What to do
Copy out each line below that has the word "LIST" in it.

Provided entries
*** Begin section ***
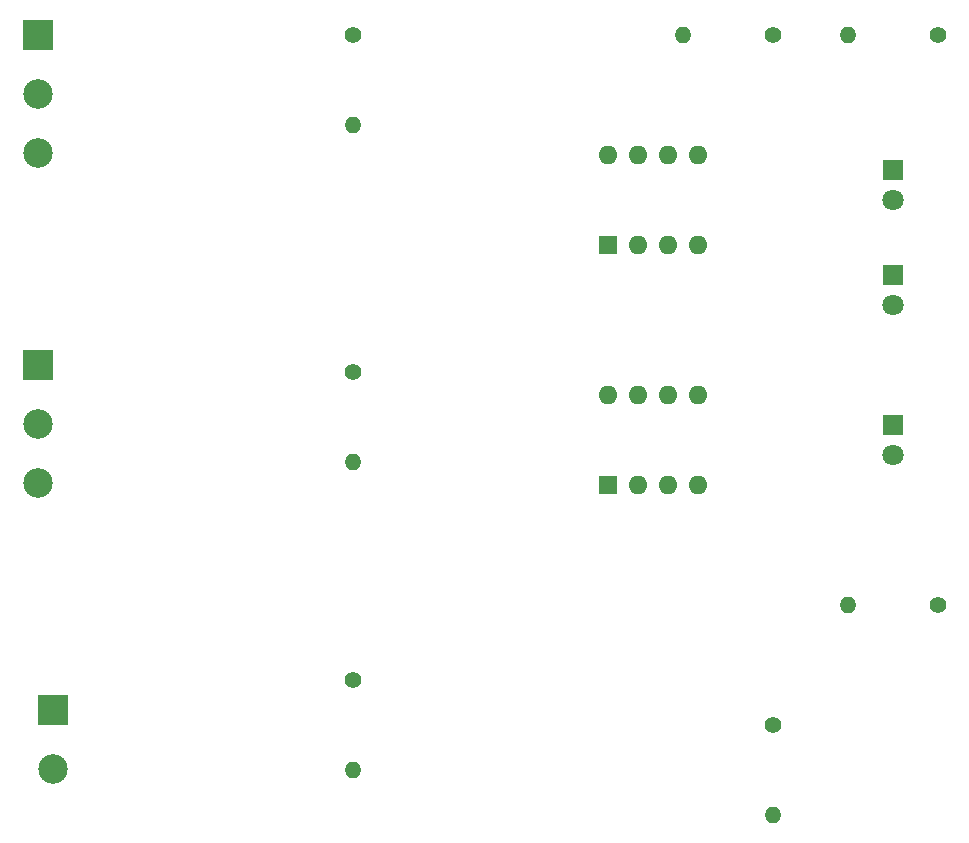
<source format=gbr>
G04 #@! TF.FileFunction,Copper,L1,Top,Signal*
%FSLAX46Y46*%
G04 Gerber Fmt 4.6, Leading zero omitted, Abs format (unit mm)*
G04 Created by KiCad (PCBNEW 4.0.6) date 09/27/17 00:30:41*
%MOMM*%
%LPD*%
G01*
G04 APERTURE LIST*
%ADD10C,0.100000*%
%ADD11C,2.500000*%
%ADD12R,2.500000X2.500000*%
%ADD13R,1.600000X1.600000*%
%ADD14O,1.600000X1.600000*%
%ADD15C,1.400000*%
%ADD16O,1.400000X1.400000*%
%ADD17R,1.800000X1.800000*%
%ADD18C,1.800000*%
G04 APERTURE END LIST*
D10*
D11*
X114300000Y-82390000D03*
D12*
X114300000Y-72390000D03*
D11*
X114300000Y-77390000D03*
D13*
X162560000Y-82550000D03*
D14*
X170180000Y-74930000D03*
X165100000Y-82550000D03*
X167640000Y-74930000D03*
X167640000Y-82550000D03*
X165100000Y-74930000D03*
X170180000Y-82550000D03*
X162560000Y-74930000D03*
D13*
X162560000Y-62230000D03*
D14*
X170180000Y-54610000D03*
X165100000Y-62230000D03*
X167640000Y-54610000D03*
X167640000Y-62230000D03*
X165100000Y-54610000D03*
X170180000Y-62230000D03*
X162560000Y-54610000D03*
D15*
X190500000Y-92710000D03*
D16*
X182880000Y-92710000D03*
D15*
X190500000Y-44450000D03*
D16*
X182880000Y-44450000D03*
D15*
X176530000Y-102870000D03*
D16*
X176530000Y-110490000D03*
D15*
X176530000Y-44450000D03*
D16*
X168910000Y-44450000D03*
D15*
X140970000Y-99060000D03*
D16*
X140970000Y-106680000D03*
D15*
X140970000Y-73025000D03*
D16*
X140970000Y-80645000D03*
D15*
X140970000Y-44450000D03*
D16*
X140970000Y-52070000D03*
D11*
X114300000Y-54450000D03*
D12*
X114300000Y-44450000D03*
D11*
X114300000Y-49450000D03*
D12*
X115570000Y-101600000D03*
D11*
X115570000Y-106600000D03*
D17*
X186690000Y-64770000D03*
D18*
X186690000Y-67310000D03*
D17*
X186690000Y-55880000D03*
D18*
X186690000Y-58420000D03*
D17*
X186690000Y-77470000D03*
D18*
X186690000Y-80010000D03*
M02*

</source>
*** End section ***
Expected answer
G04 APERTURE LIST*
G04 APERTURE END LIST*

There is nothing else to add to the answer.